Tauira by Joan Metge

Tauira by Joan Metge

Author:Joan Metge [Metge, Joan]
Language: eng
Format: epub
Tags: Māori, Education, History
Publisher: Independent Publishers Group
Published: 2015-04-11T04:00:00+00:00


Handing Knowledge On

From the preceding accounts of learning as adults, it is clear that the pūkenga took their time about passing on the knowledge they held in trust, including what they had learnt from their own experience. The whole process lasted for years and often resulted in a special life-long relationship between teacher and learner.

Several of the kai-whakauru referred to a traditional belief that pūkenga should not teach everything they knew but ‘always keep something back’. If they did not, it was said that they would lose all or part of their knowledge store.

Old Man Tio, he had a family tree, and he didn’t want to give the family tree out, because the knowledge he had, if he had given it out to anybody, he would have lost all the knowledge he had. (Wiremu Hohaia)

I was always told that by teaching everything they are taking everything out of you. One day you look at them and you see yourself – all your skill has gone to that person and you have nothing left. In piupiu dyeing I always use commercial dye when teaching and yet when I’m doing it myself, not teaching, I still use tea-tree and paru [the traditional mordant and black dye]. (Priscilla Manukau)

While they suspected that some kaumātua hugged their knowledge to themselves for reasons of mana and status, the kai-whakauru with personal experience recognised that there were good reasons why pūkenga placed limits on what they taught, when and to whom. In the first place, pūkenga were trustees with a responsibility to protect the knowledge they held from dilution, misuse and misappropriation.

The old folks had a tradition to believe that so the medicine will cure, it’s best not to give it out. That’s their tradition, that’s their belief. I did ask them once, the old people, and I didn’t ask them again. But this is what I asked them: ‘If you knew these things and we don’t know, how are we to know?’ And this is what they say, that ‘We can’t pass too many things on because we will lose the power of that medicine.’ (Wiremu Hohaia)

Learners’ accounts of the process of adult learning establish that pūkenga routinely paused in their teaching from time to time to test their students and make sure they understood and properly valued what they had learnt.
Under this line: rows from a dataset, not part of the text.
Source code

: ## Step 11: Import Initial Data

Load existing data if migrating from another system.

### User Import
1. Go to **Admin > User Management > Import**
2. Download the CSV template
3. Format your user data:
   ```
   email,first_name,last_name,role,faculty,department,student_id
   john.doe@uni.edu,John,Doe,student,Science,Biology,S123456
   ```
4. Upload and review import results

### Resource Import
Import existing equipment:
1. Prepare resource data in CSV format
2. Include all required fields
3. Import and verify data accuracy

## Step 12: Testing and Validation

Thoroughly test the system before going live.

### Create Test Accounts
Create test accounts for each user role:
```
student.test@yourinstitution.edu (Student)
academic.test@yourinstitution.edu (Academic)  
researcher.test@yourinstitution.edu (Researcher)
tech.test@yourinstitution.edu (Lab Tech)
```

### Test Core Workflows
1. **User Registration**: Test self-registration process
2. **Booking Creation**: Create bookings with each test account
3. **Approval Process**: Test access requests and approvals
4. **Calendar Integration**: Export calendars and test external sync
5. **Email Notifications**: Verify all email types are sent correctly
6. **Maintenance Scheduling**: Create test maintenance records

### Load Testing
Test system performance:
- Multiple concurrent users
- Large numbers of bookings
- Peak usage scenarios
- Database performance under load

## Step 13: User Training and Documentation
Nikora Atama recognised that withholding the most tapu items of knowledge was designed to protect students from the dangers attendant on mistakes and misuse.

One thing I wanted them to teach me and they never did, I got left behind, was Hinenuitepō’s whakapapa. I went as far as Kupe down to me and that’s all. As far as Hinenuitepō was concerned, they said I was too young to learn – and I was in my thirties! I said, ‘How old do you have to be before you learn that?’ ‘Oh’, they say, ‘when you hit sixty, seventy!’ I said to them, ‘It’s no good to you, you are half dead already!’ They said, ‘No. That’s because the brain doesn’t take it in.